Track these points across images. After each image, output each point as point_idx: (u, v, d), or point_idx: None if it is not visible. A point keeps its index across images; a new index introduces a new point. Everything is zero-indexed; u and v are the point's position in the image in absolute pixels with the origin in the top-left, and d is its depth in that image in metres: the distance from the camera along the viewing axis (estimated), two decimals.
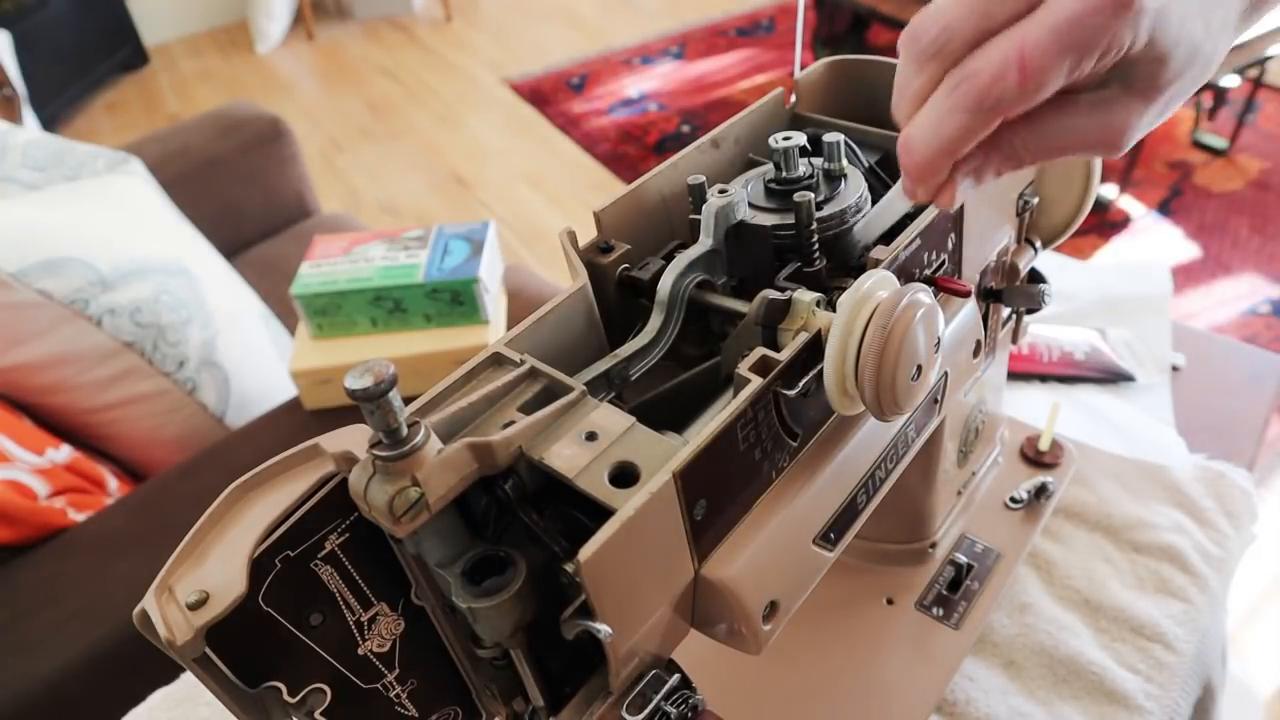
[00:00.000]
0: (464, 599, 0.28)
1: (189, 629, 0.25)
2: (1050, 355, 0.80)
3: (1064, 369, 0.79)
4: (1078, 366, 0.80)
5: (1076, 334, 0.83)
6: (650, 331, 0.37)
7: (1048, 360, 0.80)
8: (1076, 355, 0.80)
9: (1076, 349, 0.81)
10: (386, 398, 0.25)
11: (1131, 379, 0.78)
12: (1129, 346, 0.81)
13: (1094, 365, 0.79)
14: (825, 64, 0.51)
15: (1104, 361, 0.79)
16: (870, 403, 0.32)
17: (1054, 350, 0.81)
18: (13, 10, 2.69)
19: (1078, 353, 0.80)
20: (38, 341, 0.93)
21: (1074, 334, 0.83)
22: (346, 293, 1.02)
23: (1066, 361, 0.80)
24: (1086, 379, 0.79)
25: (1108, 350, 0.80)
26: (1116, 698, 0.55)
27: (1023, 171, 0.48)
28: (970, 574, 0.59)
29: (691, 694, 0.32)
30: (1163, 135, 2.38)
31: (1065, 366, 0.80)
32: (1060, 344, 0.81)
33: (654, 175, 0.42)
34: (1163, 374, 0.79)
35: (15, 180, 1.10)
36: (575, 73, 3.05)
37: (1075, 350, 0.81)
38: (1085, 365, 0.80)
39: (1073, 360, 0.80)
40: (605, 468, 0.29)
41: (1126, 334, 0.82)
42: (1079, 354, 0.80)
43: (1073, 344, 0.81)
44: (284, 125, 1.50)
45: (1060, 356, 0.80)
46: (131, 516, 0.92)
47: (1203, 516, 0.65)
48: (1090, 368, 0.79)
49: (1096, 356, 0.80)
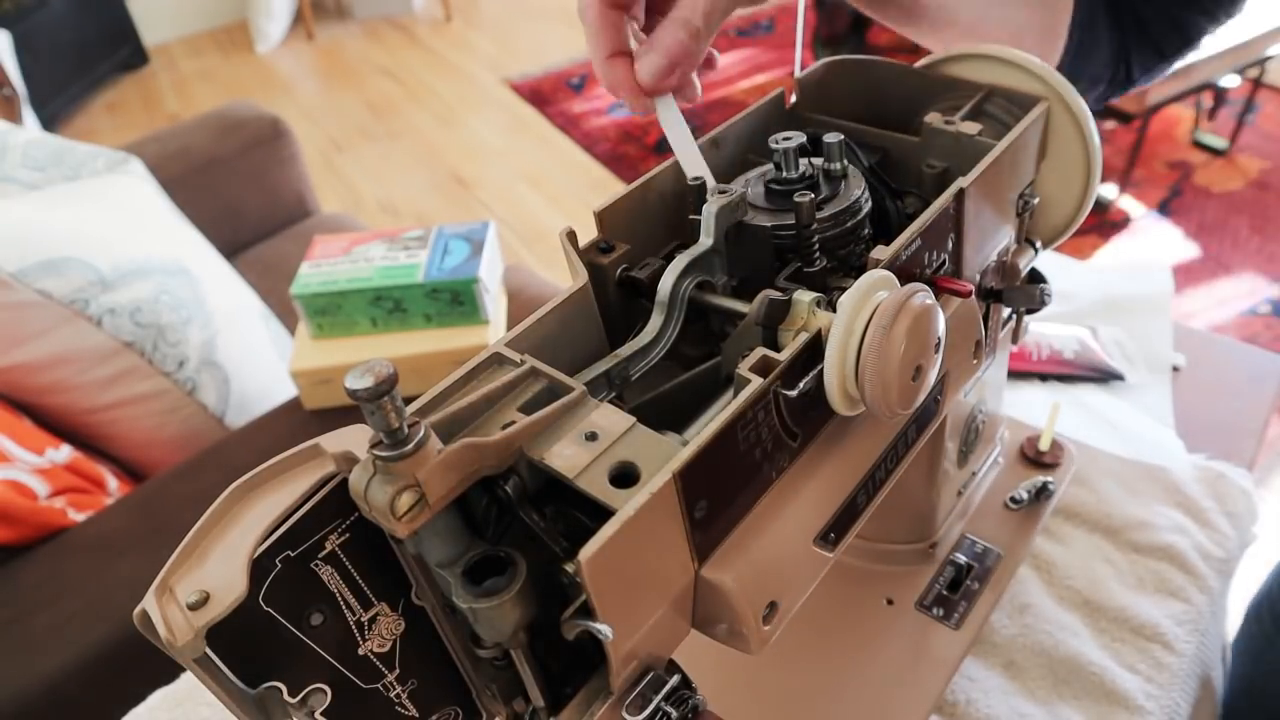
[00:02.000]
0: (464, 599, 0.28)
1: (189, 629, 0.25)
2: (1039, 353, 0.80)
3: (1052, 367, 0.79)
4: (1066, 365, 0.79)
5: (1066, 332, 0.83)
6: (650, 332, 0.37)
7: (1036, 358, 0.80)
8: (1065, 354, 0.80)
9: (1065, 347, 0.81)
10: (387, 398, 0.25)
11: (1121, 378, 0.78)
12: (1120, 345, 0.81)
13: (1083, 364, 0.79)
14: (825, 64, 0.51)
15: (1093, 360, 0.79)
16: (870, 403, 0.32)
17: (1043, 348, 0.81)
18: (13, 10, 2.69)
19: (1066, 351, 0.80)
20: (38, 341, 0.93)
21: (1063, 332, 0.83)
22: (346, 293, 1.02)
23: (1055, 360, 0.80)
24: (1077, 378, 0.79)
25: (1097, 349, 0.80)
26: (1116, 698, 0.55)
27: (1023, 172, 0.48)
28: (970, 574, 0.59)
29: (691, 694, 0.32)
30: (1163, 135, 2.38)
31: (1053, 365, 0.80)
32: (1049, 342, 0.81)
33: (654, 175, 0.42)
34: (1158, 373, 0.79)
35: (15, 180, 1.10)
36: (575, 73, 3.05)
37: (1064, 349, 0.80)
38: (1074, 364, 0.79)
39: (1061, 358, 0.80)
40: (605, 468, 0.29)
41: (1119, 332, 0.82)
42: (1068, 352, 0.80)
43: (1062, 342, 0.81)
44: (284, 125, 1.50)
45: (1049, 355, 0.80)
46: (131, 516, 0.92)
47: (1203, 517, 0.65)
48: (1079, 366, 0.79)
49: (1086, 355, 0.80)
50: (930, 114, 0.47)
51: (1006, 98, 0.49)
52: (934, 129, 0.46)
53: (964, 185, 0.41)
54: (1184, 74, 1.89)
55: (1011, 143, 0.44)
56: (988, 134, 0.45)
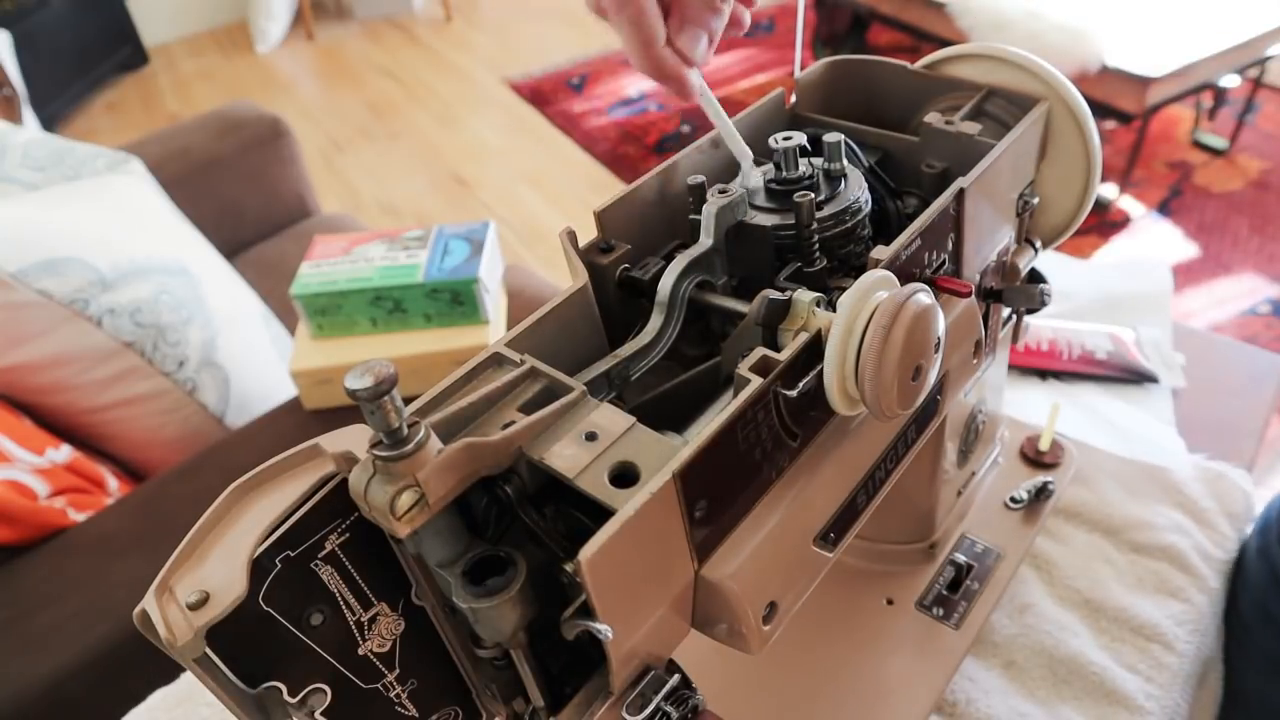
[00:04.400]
0: (464, 599, 0.28)
1: (189, 629, 0.25)
2: (1070, 353, 0.80)
3: (1082, 367, 0.79)
4: (1098, 365, 0.79)
5: (1100, 330, 0.82)
6: (650, 332, 0.37)
7: (1067, 358, 0.80)
8: (1098, 354, 0.80)
9: (1098, 347, 0.80)
10: (387, 398, 0.25)
11: (1155, 380, 0.78)
12: (1157, 347, 0.81)
13: (1115, 364, 0.79)
14: (825, 64, 0.51)
15: (1126, 361, 0.79)
16: (870, 403, 0.32)
17: (1074, 348, 0.81)
18: (13, 10, 2.69)
19: (1099, 351, 0.80)
20: (38, 341, 0.93)
21: (1099, 330, 0.82)
22: (346, 293, 1.02)
23: (1086, 359, 0.80)
24: (1107, 378, 0.79)
25: (1132, 349, 0.80)
26: (1116, 698, 0.55)
27: (1023, 172, 0.48)
28: (970, 574, 0.59)
29: (691, 694, 0.32)
30: (1163, 135, 2.38)
31: (1084, 364, 0.79)
32: (1082, 341, 0.81)
33: (654, 175, 0.42)
34: (1173, 371, 0.79)
35: (15, 180, 1.10)
36: (575, 73, 3.05)
37: (1096, 349, 0.80)
38: (1106, 364, 0.79)
39: (1093, 359, 0.80)
40: (605, 468, 0.29)
41: (1158, 334, 0.82)
42: (1100, 353, 0.80)
43: (1094, 342, 0.81)
44: (284, 125, 1.50)
45: (1081, 354, 0.80)
46: (131, 516, 0.92)
47: (1203, 517, 0.65)
48: (1111, 366, 0.79)
49: (1119, 356, 0.79)
50: (930, 114, 0.47)
51: (1006, 98, 0.49)
52: (934, 129, 0.46)
53: (964, 185, 0.41)
54: (1184, 74, 1.89)
55: (1011, 143, 0.44)
56: (988, 134, 0.45)
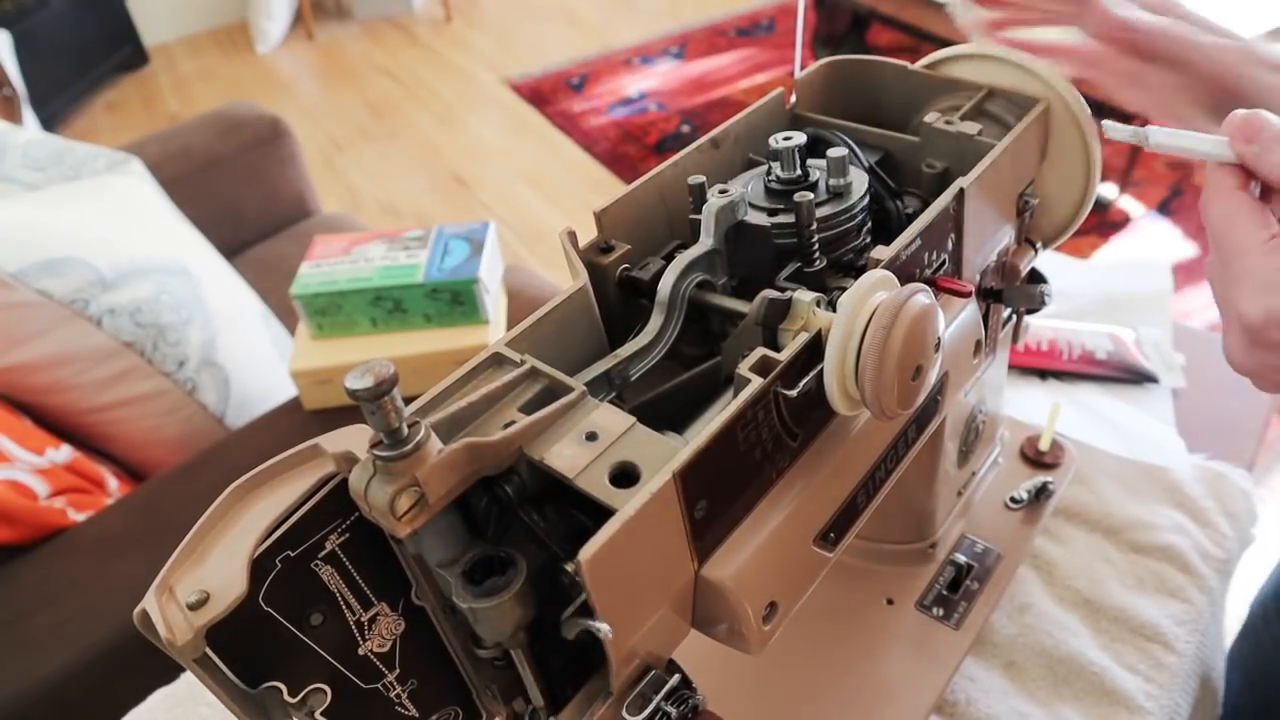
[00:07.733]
0: (464, 599, 0.28)
1: (189, 629, 0.25)
2: (1070, 353, 0.80)
3: (1082, 367, 0.79)
4: (1098, 365, 0.79)
5: (1100, 330, 0.82)
6: (650, 332, 0.37)
7: (1067, 358, 0.80)
8: (1098, 354, 0.80)
9: (1098, 347, 0.80)
10: (387, 398, 0.25)
11: (1155, 380, 0.78)
12: (1157, 348, 0.81)
13: (1115, 364, 0.79)
14: (825, 64, 0.51)
15: (1126, 361, 0.79)
16: (870, 403, 0.32)
17: (1074, 348, 0.80)
18: (13, 10, 2.69)
19: (1099, 352, 0.80)
20: (38, 341, 0.93)
21: (1098, 330, 0.82)
22: (346, 293, 1.02)
23: (1086, 359, 0.79)
24: (1106, 378, 0.79)
25: (1133, 350, 0.80)
26: (1116, 698, 0.55)
27: (1023, 172, 0.48)
28: (970, 574, 0.59)
29: (691, 694, 0.32)
30: None
31: (1084, 364, 0.79)
32: (1082, 341, 0.81)
33: (654, 175, 0.42)
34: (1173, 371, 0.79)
35: (15, 180, 1.10)
36: (575, 73, 3.05)
37: (1096, 349, 0.80)
38: (1106, 364, 0.79)
39: (1093, 358, 0.80)
40: (605, 468, 0.29)
41: (1159, 334, 0.82)
42: (1100, 353, 0.80)
43: (1094, 342, 0.81)
44: (284, 125, 1.50)
45: (1081, 354, 0.80)
46: (131, 516, 0.92)
47: (1203, 517, 0.65)
48: (1111, 366, 0.79)
49: (1119, 356, 0.79)
50: (930, 114, 0.47)
51: (1006, 98, 0.49)
52: (934, 129, 0.46)
53: (964, 185, 0.41)
54: None
55: (1011, 143, 0.44)
56: (988, 134, 0.45)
________________________________________
> _Problem requirements_: Exclude images and repeat all entries exactly.

> _Exercise answer_:
Track these points across images. After each image, output each point as point_idx: (u, v, d), or point_idx: None if it is not visible. A point keeps its index across images; a new index introduces a new point. Everything is zero-indexed; u and v are the point's position in the image in absolute pixels with the origin in the top-left, and d is its depth in that image in metres: the distance from the camera along the viewing axis (estimated), two decimals.
[00:00.000]
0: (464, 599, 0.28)
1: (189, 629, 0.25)
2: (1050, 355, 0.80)
3: (1064, 369, 0.79)
4: (1078, 366, 0.80)
5: (1076, 334, 0.83)
6: (650, 331, 0.37)
7: (1048, 360, 0.80)
8: (1076, 355, 0.80)
9: (1076, 349, 0.81)
10: (386, 398, 0.25)
11: (1131, 379, 0.78)
12: (1129, 346, 0.81)
13: (1094, 365, 0.79)
14: (825, 64, 0.51)
15: (1104, 361, 0.79)
16: (870, 403, 0.32)
17: (1054, 350, 0.81)
18: (13, 10, 2.69)
19: (1078, 353, 0.80)
20: (38, 341, 0.93)
21: (1074, 334, 0.83)
22: (346, 293, 1.02)
23: (1066, 361, 0.80)
24: (1086, 379, 0.79)
25: (1108, 350, 0.80)
26: (1116, 698, 0.55)
27: (1023, 171, 0.48)
28: (970, 574, 0.59)
29: (691, 694, 0.32)
30: (1163, 135, 2.38)
31: (1065, 366, 0.80)
32: (1060, 344, 0.81)
33: (654, 175, 0.42)
34: (1163, 374, 0.79)
35: (15, 180, 1.10)
36: (575, 73, 3.05)
37: (1075, 350, 0.81)
38: (1085, 365, 0.80)
39: (1073, 360, 0.80)
40: (605, 468, 0.29)
41: (1126, 334, 0.82)
42: (1079, 354, 0.80)
43: (1073, 344, 0.81)
44: (284, 125, 1.50)
45: (1060, 356, 0.80)
46: (131, 516, 0.92)
47: (1203, 516, 0.65)
48: (1090, 368, 0.79)
49: (1096, 356, 0.80)
[00:02.000]
0: (464, 599, 0.28)
1: (189, 629, 0.25)
2: (1039, 353, 0.80)
3: (1052, 367, 0.79)
4: (1066, 365, 0.79)
5: (1066, 332, 0.83)
6: (650, 332, 0.37)
7: (1036, 358, 0.80)
8: (1065, 354, 0.80)
9: (1065, 347, 0.81)
10: (387, 398, 0.25)
11: (1121, 378, 0.78)
12: (1120, 345, 0.81)
13: (1083, 364, 0.79)
14: (825, 64, 0.51)
15: (1093, 360, 0.79)
16: (870, 403, 0.32)
17: (1043, 348, 0.81)
18: (13, 10, 2.69)
19: (1066, 351, 0.80)
20: (38, 341, 0.93)
21: (1063, 332, 0.83)
22: (346, 293, 1.02)
23: (1055, 360, 0.80)
24: (1077, 378, 0.79)
25: (1097, 349, 0.80)
26: (1116, 698, 0.55)
27: (1023, 172, 0.48)
28: (970, 574, 0.59)
29: (691, 694, 0.32)
30: (1163, 135, 2.38)
31: (1053, 365, 0.80)
32: (1049, 342, 0.81)
33: (654, 175, 0.42)
34: (1158, 373, 0.79)
35: (15, 180, 1.10)
36: (575, 73, 3.05)
37: (1064, 349, 0.80)
38: (1074, 364, 0.79)
39: (1061, 358, 0.80)
40: (605, 468, 0.29)
41: (1119, 332, 0.82)
42: (1068, 352, 0.80)
43: (1062, 342, 0.81)
44: (284, 125, 1.50)
45: (1049, 355, 0.80)
46: (131, 516, 0.92)
47: (1203, 517, 0.65)
48: (1079, 366, 0.79)
49: (1086, 355, 0.80)
50: (930, 114, 0.47)
51: (1006, 98, 0.49)
52: (934, 129, 0.46)
53: (964, 185, 0.41)
54: (1184, 74, 1.89)
55: (1011, 143, 0.44)
56: (988, 134, 0.45)
[00:04.400]
0: (464, 599, 0.28)
1: (189, 629, 0.25)
2: (1070, 353, 0.80)
3: (1082, 367, 0.79)
4: (1098, 365, 0.79)
5: (1100, 330, 0.82)
6: (650, 332, 0.37)
7: (1067, 358, 0.80)
8: (1098, 354, 0.80)
9: (1098, 347, 0.80)
10: (387, 398, 0.25)
11: (1155, 380, 0.78)
12: (1157, 347, 0.81)
13: (1115, 364, 0.79)
14: (825, 64, 0.51)
15: (1126, 361, 0.79)
16: (870, 403, 0.32)
17: (1074, 348, 0.81)
18: (13, 10, 2.69)
19: (1099, 351, 0.80)
20: (38, 341, 0.93)
21: (1099, 330, 0.82)
22: (346, 293, 1.02)
23: (1086, 359, 0.80)
24: (1107, 378, 0.79)
25: (1132, 349, 0.80)
26: (1116, 698, 0.55)
27: (1023, 172, 0.48)
28: (970, 574, 0.59)
29: (691, 694, 0.32)
30: (1163, 135, 2.38)
31: (1084, 364, 0.79)
32: (1082, 341, 0.81)
33: (654, 175, 0.42)
34: (1173, 371, 0.79)
35: (15, 180, 1.10)
36: (575, 73, 3.05)
37: (1096, 349, 0.80)
38: (1106, 364, 0.79)
39: (1093, 359, 0.80)
40: (605, 468, 0.29)
41: (1158, 334, 0.82)
42: (1100, 353, 0.80)
43: (1094, 342, 0.81)
44: (284, 125, 1.50)
45: (1081, 354, 0.80)
46: (131, 516, 0.92)
47: (1203, 517, 0.65)
48: (1111, 366, 0.79)
49: (1119, 356, 0.79)
50: (930, 114, 0.47)
51: (1006, 98, 0.49)
52: (934, 129, 0.46)
53: (964, 185, 0.41)
54: (1184, 74, 1.89)
55: (1011, 143, 0.44)
56: (988, 134, 0.45)
[00:07.733]
0: (464, 599, 0.28)
1: (189, 629, 0.25)
2: (1070, 353, 0.80)
3: (1082, 367, 0.79)
4: (1098, 365, 0.79)
5: (1100, 330, 0.82)
6: (650, 332, 0.37)
7: (1067, 358, 0.80)
8: (1098, 354, 0.80)
9: (1098, 347, 0.80)
10: (387, 398, 0.25)
11: (1155, 380, 0.78)
12: (1157, 348, 0.81)
13: (1115, 364, 0.79)
14: (825, 64, 0.51)
15: (1126, 361, 0.79)
16: (870, 403, 0.32)
17: (1074, 348, 0.80)
18: (13, 10, 2.69)
19: (1099, 352, 0.80)
20: (38, 341, 0.93)
21: (1098, 330, 0.82)
22: (346, 293, 1.02)
23: (1086, 359, 0.79)
24: (1106, 378, 0.79)
25: (1133, 350, 0.80)
26: (1116, 698, 0.55)
27: (1023, 172, 0.48)
28: (970, 574, 0.59)
29: (691, 694, 0.32)
30: None
31: (1084, 364, 0.79)
32: (1082, 341, 0.81)
33: (654, 175, 0.42)
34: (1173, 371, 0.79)
35: (15, 180, 1.10)
36: (575, 73, 3.05)
37: (1096, 349, 0.80)
38: (1106, 364, 0.79)
39: (1093, 358, 0.80)
40: (605, 468, 0.29)
41: (1159, 334, 0.82)
42: (1100, 353, 0.80)
43: (1094, 342, 0.81)
44: (284, 125, 1.50)
45: (1081, 354, 0.80)
46: (131, 516, 0.92)
47: (1203, 517, 0.65)
48: (1111, 366, 0.79)
49: (1119, 356, 0.79)
50: (930, 114, 0.47)
51: (1006, 98, 0.49)
52: (934, 129, 0.46)
53: (964, 185, 0.41)
54: None
55: (1011, 143, 0.44)
56: (988, 134, 0.45)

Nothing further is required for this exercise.